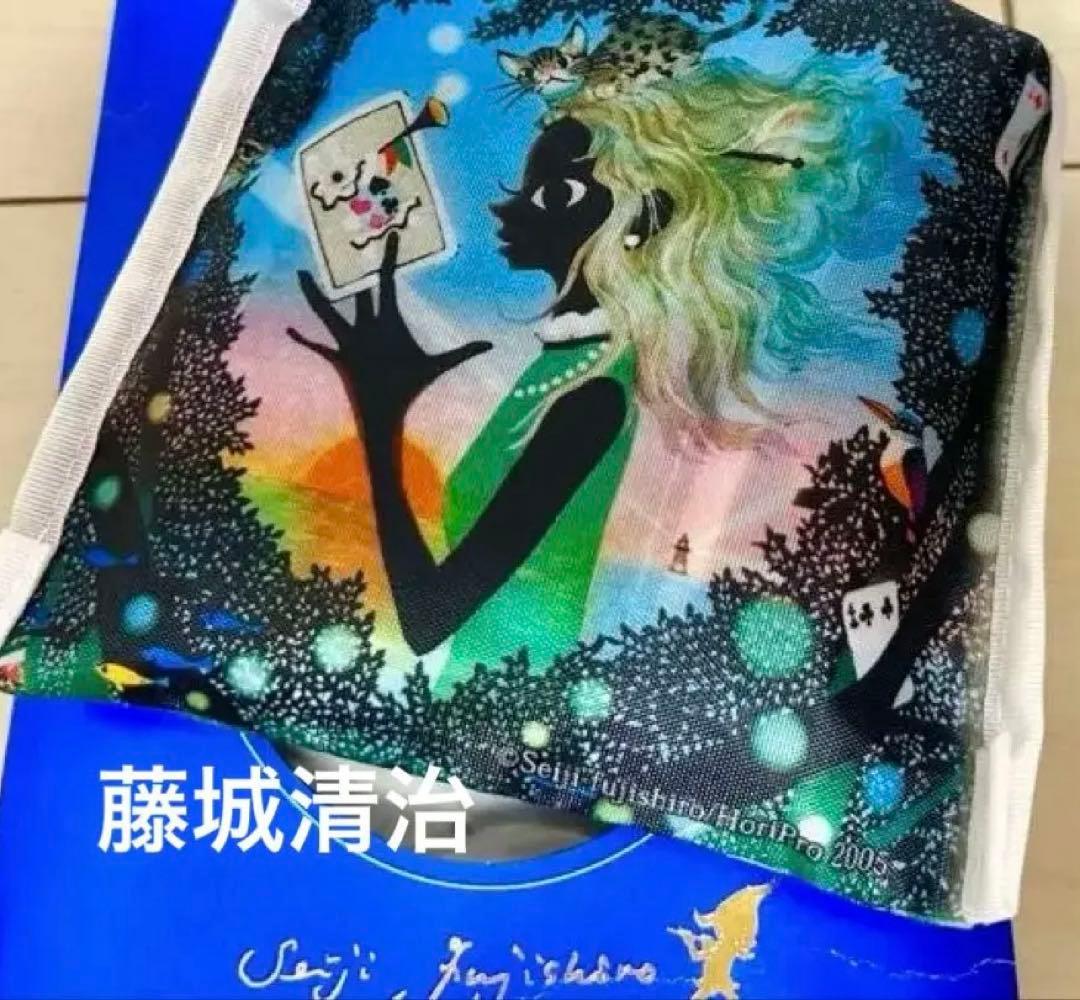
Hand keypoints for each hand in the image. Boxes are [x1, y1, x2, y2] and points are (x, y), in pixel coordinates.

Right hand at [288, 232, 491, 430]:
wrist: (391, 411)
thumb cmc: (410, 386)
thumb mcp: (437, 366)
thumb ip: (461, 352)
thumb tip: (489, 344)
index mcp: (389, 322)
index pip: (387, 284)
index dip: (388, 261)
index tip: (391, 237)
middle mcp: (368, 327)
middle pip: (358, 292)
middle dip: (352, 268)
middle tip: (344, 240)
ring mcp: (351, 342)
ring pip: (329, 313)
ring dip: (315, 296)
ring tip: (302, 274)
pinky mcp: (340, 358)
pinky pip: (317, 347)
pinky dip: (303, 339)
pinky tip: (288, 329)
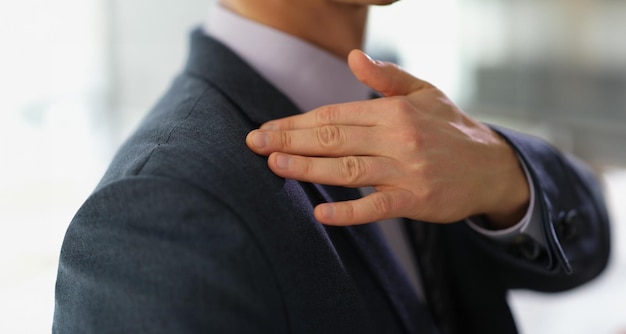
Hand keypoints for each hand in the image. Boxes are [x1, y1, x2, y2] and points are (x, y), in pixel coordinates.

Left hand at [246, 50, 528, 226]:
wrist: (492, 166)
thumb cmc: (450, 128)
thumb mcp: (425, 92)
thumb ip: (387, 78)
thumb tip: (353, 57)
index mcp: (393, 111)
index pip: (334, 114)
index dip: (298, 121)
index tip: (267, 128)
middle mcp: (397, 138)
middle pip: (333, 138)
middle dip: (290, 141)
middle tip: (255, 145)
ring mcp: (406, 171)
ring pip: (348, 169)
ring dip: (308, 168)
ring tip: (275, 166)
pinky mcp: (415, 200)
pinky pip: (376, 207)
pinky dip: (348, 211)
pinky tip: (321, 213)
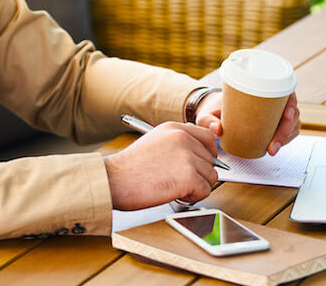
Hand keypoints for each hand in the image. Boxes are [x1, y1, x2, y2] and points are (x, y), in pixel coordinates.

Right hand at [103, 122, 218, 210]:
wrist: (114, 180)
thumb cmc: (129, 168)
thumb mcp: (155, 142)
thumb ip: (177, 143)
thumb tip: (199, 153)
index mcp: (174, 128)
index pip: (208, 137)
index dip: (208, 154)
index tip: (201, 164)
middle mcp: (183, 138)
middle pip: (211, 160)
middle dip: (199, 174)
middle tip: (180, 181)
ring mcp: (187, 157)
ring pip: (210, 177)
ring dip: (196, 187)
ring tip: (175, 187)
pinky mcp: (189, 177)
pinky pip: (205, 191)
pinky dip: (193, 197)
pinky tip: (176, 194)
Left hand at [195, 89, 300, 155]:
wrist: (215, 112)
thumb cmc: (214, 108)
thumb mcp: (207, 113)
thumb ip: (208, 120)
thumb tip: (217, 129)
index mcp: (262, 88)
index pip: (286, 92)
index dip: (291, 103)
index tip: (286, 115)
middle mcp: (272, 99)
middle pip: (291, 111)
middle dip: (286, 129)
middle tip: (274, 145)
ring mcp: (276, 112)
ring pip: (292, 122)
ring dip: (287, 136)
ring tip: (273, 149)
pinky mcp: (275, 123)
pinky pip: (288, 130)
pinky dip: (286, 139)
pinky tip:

————————

● WORK INSTRUCTIONS
Beginning with the first entry above, reproduce every line verbatim until the line with "wrist: (492, 166)", which is included too; omit pictures.

● ANSWER SPACE
Hand keypoints for each hand in the image. Boxes are [x1, y1, x2, y2] and points are (x, y), in pixel coordinates.

Right hand at [288, 232, 491, 430]:
wrist: (391, 411)
thumb cmc: (410, 386)
thumb mcp: (437, 366)
thumb ip: (461, 352)
thumb tip: (489, 344)
index mcp: (389, 322)
index pip: (387, 284)
index dip: (388, 261)
index tip: (391, 237)
middle mcp: (368, 327)
middle pip: (358, 292)
middle dip: (352, 268)
middle tip: (344, 240)
ring mcp: (351, 342)
ring pip: (329, 313)
ring dip: (315, 296)
ring tip: (302, 274)
pinky mcp: (340, 358)
pinky pip: (317, 347)
pinky dip: (303, 339)
pinky tip: (288, 329)
Hand keypoints for each hand in the image. Boxes are [x1, y1, x2, y2] and points are (x, y), in pixel coordinates.

Left hand at [246, 50, 528, 226]:
wrist: (492, 166)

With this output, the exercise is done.